Modified: February 25, 2022
legibility in software
This page is from my personal notes, and has not been specifically reviewed for public consumption. It might be incomplete, wrong, outdated, or stupid. Caveat lector.(related: growing up means becoming wrong, ask for evidence , Seeing Like A State)
Related to some interactions with NameRedacted recently, I want to connect the idea of legibility from Seeing Like A State to the idea of being a senior engineer, researcher, manager, or executive. NameRedacted asked that a particular function work with log-probs, rather than probs, even though there were compelling technical reasons for it to use probs. I think his motivation is, essentially, legibility: he wants TFP code to be uniformly structured and easy to navigate for someone with no knowledge of the particulars. This is crucial for software engineering writ large. Unlike the real world, where external legibility is often in opposition to the knowledge of locals, there are often no 'locals' in software. You generally don't live in the same code for a long period of time (there are of course exceptions), so even the original author will be a stranger to it when they return a few weeks or months later. Common patterns, structures, uniformity are necessary to help a large codebase remain navigable.

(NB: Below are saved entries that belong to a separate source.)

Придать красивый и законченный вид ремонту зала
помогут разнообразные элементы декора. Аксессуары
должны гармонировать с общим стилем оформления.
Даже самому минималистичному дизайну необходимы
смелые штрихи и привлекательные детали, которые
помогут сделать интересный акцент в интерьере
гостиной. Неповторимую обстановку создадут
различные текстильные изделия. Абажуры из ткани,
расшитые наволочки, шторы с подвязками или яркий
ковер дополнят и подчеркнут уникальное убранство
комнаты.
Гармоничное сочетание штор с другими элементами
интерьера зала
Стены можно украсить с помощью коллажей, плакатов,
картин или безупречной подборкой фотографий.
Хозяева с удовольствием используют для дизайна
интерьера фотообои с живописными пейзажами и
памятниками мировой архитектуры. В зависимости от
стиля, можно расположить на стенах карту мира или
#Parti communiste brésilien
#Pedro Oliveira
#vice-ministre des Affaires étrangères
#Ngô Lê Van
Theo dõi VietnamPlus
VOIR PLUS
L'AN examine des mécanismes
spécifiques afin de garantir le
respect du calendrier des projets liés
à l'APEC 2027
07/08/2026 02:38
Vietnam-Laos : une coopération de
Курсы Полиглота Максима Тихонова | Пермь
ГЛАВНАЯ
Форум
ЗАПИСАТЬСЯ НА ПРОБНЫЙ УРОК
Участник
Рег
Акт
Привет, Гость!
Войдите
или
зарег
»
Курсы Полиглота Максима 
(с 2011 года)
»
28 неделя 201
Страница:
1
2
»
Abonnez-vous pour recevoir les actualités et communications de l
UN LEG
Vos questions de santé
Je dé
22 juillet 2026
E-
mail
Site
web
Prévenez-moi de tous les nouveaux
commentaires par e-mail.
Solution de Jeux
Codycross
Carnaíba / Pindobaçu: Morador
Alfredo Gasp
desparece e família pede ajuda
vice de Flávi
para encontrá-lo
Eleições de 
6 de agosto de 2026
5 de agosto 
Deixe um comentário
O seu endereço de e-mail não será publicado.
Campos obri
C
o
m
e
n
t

However, legibility is still often in opposition to what is locally optimal. It's especially in opposition to the knowledge of locals when those locals are building the village in the first place (ie, when you're first writing the code). There you see a novel way to fit intricate structures together, which might not be legible, but is better than the one-size-fits-all solution. Meanwhile you undervalue legibility, because you're still a local and haven't yet gone through the experience of visiting this village as a tourist.
Legibility shouldn't always win. Sometimes local practices are important. Sometimes local practices can 'bubble up' to improve the wisdom of the state-imposed rules while maintaining a new kind of legibility. But new engineers will be prone to making things too illegible because they haven't yet had the experience of being 'the state'---in this analogy, a senior engineer, who has to see the larger picture.
Similar issues arise in research. Work that's easy to understand, methods that are general, and fit into established conceptual frameworks, tend to be more valuable--thanks to legibility--than work that cuts some local slice of the intellectual world 'at the joints' but ends up being complex because in that zoomed-in view, the joints themselves are pretty complex. There's maybe a more direct connection in math. Theorems and theories need to be proved modularly, in terms of existing concepts. The abc conjecture proof is not legible, even if it makes good use of local knowledge, and so no one understands it or even knows if it's correct.